Vincent wusste nicht, dass sein Vater Schulden gehabt hatte. Obwohl die beiden ein gutes Verhältnis hatten, war Geld selten ein Thema. Einige Wochen, nachdem Vincent den Erbschein unterschrieben hatte, kam der erste Brief von der Bank: Darin war von Konten die Rede, die sich als ein Kredit herausstellten. Zehntausende Euro Schulden hatte der Vater angehäuft. Bis heute weiß Vincent nicht genau, was es damit auf sich hat. Er vermutet, sie stammen aus der Zeit, als seine Eltern versuchten, sich mit einem Imbiss selbstständig zu machen.
Zwei Monate später kam ein neuer Brief von der Bank. Darin stand: Die Bank ginge davon aus, dass Vincent das Erbe angetreten habe. „Daher erwarten wir den Ausgleich der offenstehenden Restforderung von insgesamt 34.259,87 Euro.“ Zahlbar innerhalb von zwei Wochen. Warum die Bank plötzlich den gesamten Kredit auf einmal zurückforderte, lässt sich nicht mehr rekonstruieren. Vincent erzählt von Telefonaten mit der Bank, die die Familie nach dem ersten Brief führte. Die waren jedoch nicht besonders auskunftsreich, sagt Vincent. Er plante gerade eine Familie und sah schon sein gesamtes Erspartes dahinschwinden. „Ich glaube ja persönlich immer, dass man für alles eine Lösung findet. Trotzdem wurde mir in dem Moment heiß und kalt.“
Dabei hatte seine Schwester schon Wochen vorher die Antwort gefunden. In einem Schrank, vollgestopft mit Dokumenten, gab es einen Vergleich, auf den sich die Bank mit Vincents Vater geeinigt hatte. Statt 34.000 Euro hatte er nur noch 14.000 Euro zu zahlen, so stand es in den Unterlagen. Die Schwester hatte Vincent davon erzählt und die Familie diese Raten weitergezahlt, der Betrag war fast abbezahlt.

**AUFGABE 1:** Übersetze den Satz „Zehntausende Euro Schulden hatte der Vater angehäuft.“ aus dem Auszug ins Englische.
**AUFGABE 2:** Entnimm dem Auszug wortgetreu den Abschnitt, der mit den Worten beginnt, die „Vincent wusste nicht, dass“ enthalten, und mit „selbstständig zu machen.“ schließt.

**BEREITGESTELLTE ANGABEN:**
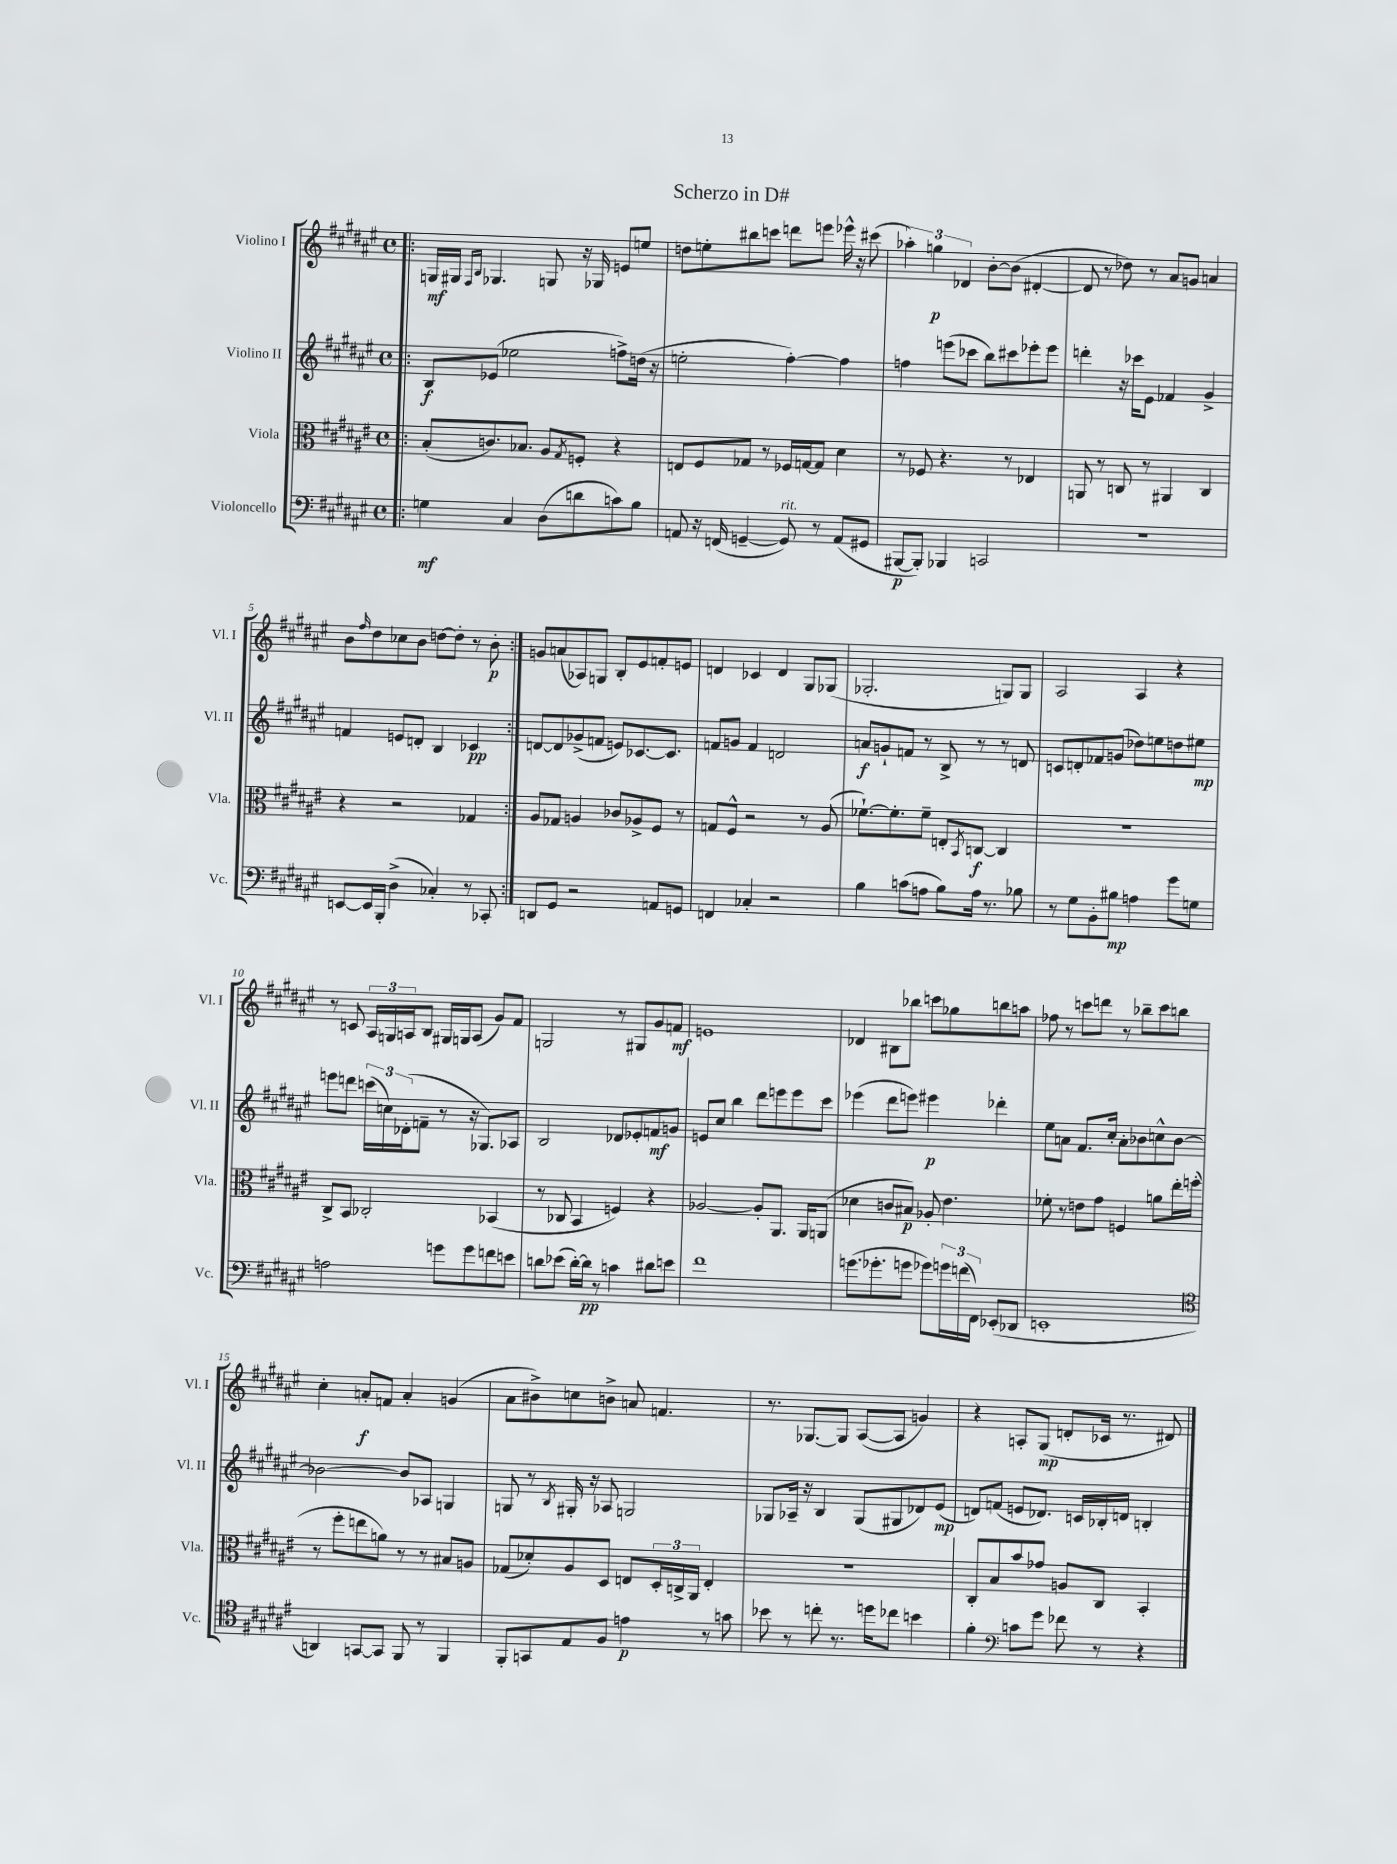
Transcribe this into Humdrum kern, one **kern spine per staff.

**LÖSUNG 1:** The father had run up tens of thousands of euros in debt.

**LÖSUNG 2:**
Vincent wusste nicht, dass sein Vater Schulden gehabt hatte. Obwohl die beiden ein gutes Verhältnis hatten, war Geld selten ein Thema. Einige Wochen, nachdem Vincent den Erbschein unterschrieben hatte, kam der erste Brief von der Bank: Darin war von Konten die Rede, die sich als ein Kredit herausstellten. Zehntausende Euro Schulden hatte der Vater angehäuft. Bis heute weiß Vincent nicht genau, was es damit auf sich hat. Er vermutet, sie stammen aus der Zeit, als seine Eltern versuchten, sich mit einem Imbiss selbstständig zu machen.